Поскольку район был заводской, время послевоенное, рабочие умирали от последствий войны, кто отголодал свое, кто не долечил старые раны, а кто просто был заслуженный трудящийся в летах; и постоянно проходили под окнами похоронные процессии. Чуть ли не каждый день похороны, оркестры похоронные духовые, марши с литаврами, трубы. Я с высоты своего пятого этажа постоянно видела желтые мумии в открытых гробах, то интересно, то страшно, в конечном итоге – постоянная деталь бытия. Шествия траурные. Теперь так не хоронят. А демонстрации у нас в районе начинались очень рано, в шесть утра, потому что демонстранты должны были к половине десятого торжественным шагом дойти до Дворцовой площади. Переклички через рупор, построение в колонны. Основные темы под окном – похороны и демонстрации. Но еще было одно толковище, когда гнали по проспекту в город пленных немцев. Народ бежал вдоль этих отрядов пленных, окруженных отрядами красноармейцев. Я, конечно, смотрела в свое окно, вид сверху, с птичьего полета. Когда-то тут шли победоносные войска с Балкан, ни ворот, ни заводского района, одна победа.
– А поросята при чем?
– Понимаешь, к проспекту обращен был официальный заводской фасад, жилые дома начальства и фабричных, а внутри жил особый город сообщающихся дворов с сараями. Такие бесконечные, иногда двухэтажные коммунальные сараи с галереями, проходимыми насквозь, куда выходили дверцы индивидуальных клетушек сарайных. “Город Сараево”, как мы его звали, кажется, не подозревая о Балканах, Гавриле Принципе, эрцгерцоге Фердинанде. Чахлая зелень, пыльные вечно юные деревца, белье на веревках, высокая трава, кривые столы доминошников, забивавших козла. А натуральных забиваемых время от времени поросят держали в сараях. Когда собирались порося зарезать, вся детвора стояла вокруг сколоченной из неструганых досок плахи, куда мужики должны были взгромоздить обреченную тварь; животное с перерезанной веной гадило, ножом соскабливали из-под хвостика последний навоз, кровь яремная лилась по самодельному жестяному желобу в лоханку. Мы обмирали, вскрикивали, зрители доисторического жертвенного спектакля для первобытных едоков. Гуси орали, петух кукарекал, куры квохтали почем зря, собаки лаяли, подвывали, натуральный греческий хор поминальный по свиному козлу отпущения. Кур и гусей было полно. Последние романтики держали голубятни, чувствуя явное превосходство над птичницами и скотоводами. Теперь мне кажется: вся наша страна – сараи за фасадами, с тех пор, с послевоенных лет. Мальчишки постарше (а мы были самые малявки, детсадовские) где-то нашли склад оружия без бойков и курков, пробирались на склад, воевали на пустырях с настоящими автоматами, та-та-та-та-та, хенде хох! Но особой нашей любовью были арапки-кочегарки. Центрального отопления, в отличие от домов в центре (но и в центре в придачу к батареям в квартирах еще стояли работающие печи-голландки, камины, буржуйки), у нас на окраине не имелось, – отдельные котельные.

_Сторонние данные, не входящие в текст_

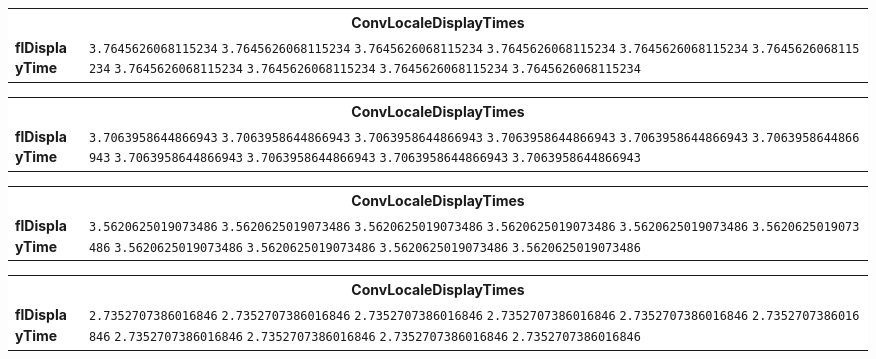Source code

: 
<table><tr><th colspan="100%">ConvLocaleDisplayTimes</th></tr><tr><td><b>flDisplayTime</b></td><td><code>3.7645626068115234</code>
<code>3.7645626068115234</code>
<code>3.7645626068115234</code>
<code>3.7645626068115234</code>
<code>3.7645626068115234</code>
<code>3.7645626068115234</code>
<code>3.7645626068115234</code>
<code>3.7645626068115234</code>
<code>3.7645626068115234</code>
<code>3.7645626068115234</code>
</td></tr></table>


<table><tr><th colspan="100%">ConvLocaleDisplayTimes</th></tr><tr><td><b>flDisplayTime</b></td><td><code>3.7063958644866943</code>
<code>3.7063958644866943</code>
<code>3.7063958644866943</code>
<code>3.7063958644866943</code>
<code>3.7063958644866943</code>
<code>3.7063958644866943</code>
<code>3.7063958644866943</code>
<code>3.7063958644866943</code>
<code>3.7063958644866943</code>
<code>3.7063958644866943</code>
</td></tr></table>


<table><tr><th colspan="100%">ConvLocaleDisplayTimes</th></tr><tr><td><b>flDisplayTime</b></td><td><code>3.5620625019073486</code>
<code>3.5620625019073486</code>
<code>3.5620625019073486</code>
<code>3.5620625019073486</code>
<code>3.5620625019073486</code>
<code>3.5620625019073486</code>
<code>3.5620625019073486</code>
<code>3.5620625019073486</code>
<code>3.5620625019073486</code>
<code>3.5620625019073486</code>
</td></tr></table>


<table><tr><th colspan="100%">ConvLocaleDisplayTimes</th></tr><tr><td><b>flDisplayTime</b></td><td><code>2.7352707386016846</code>
<code>2.7352707386016846</code>
<code>2.7352707386016846</code>
<code>2.7352707386016846</code>
<code>2.7352707386016846</code>
<code>2.7352707386016846</code>
<code>2.7352707386016846</code>
<code>2.7352707386016846</code>
<code>2.7352707386016846</code>
<code>2.7352707386016846</code>
</td></tr></table>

Во дворах то там, то сям возвышались конусообразные шварцвальды, кучи угля. Мы кувыркались с этих гор, катались на заду, осыпь вместо салазок, женщины-истопницы нас ругали за то, что мы раскатывали, рассыпали уголь, орали на нас, ведьмы чумазые, аж эхо по дворам шло. Но эти крикливые арапки всегда пускали нас в кочегарки погреться, особенно зимою, а еще пускали жильцов помыться в свои душевые (ванны в домах считались величайшей роскошью, редкостью, районные бани за пожарной командой переполнены, да к тому же платные), каждая квартира мылась в свой день и час по расписанию. За здоровье истопниц, если они еще живы! За упокой души, если их уже нет!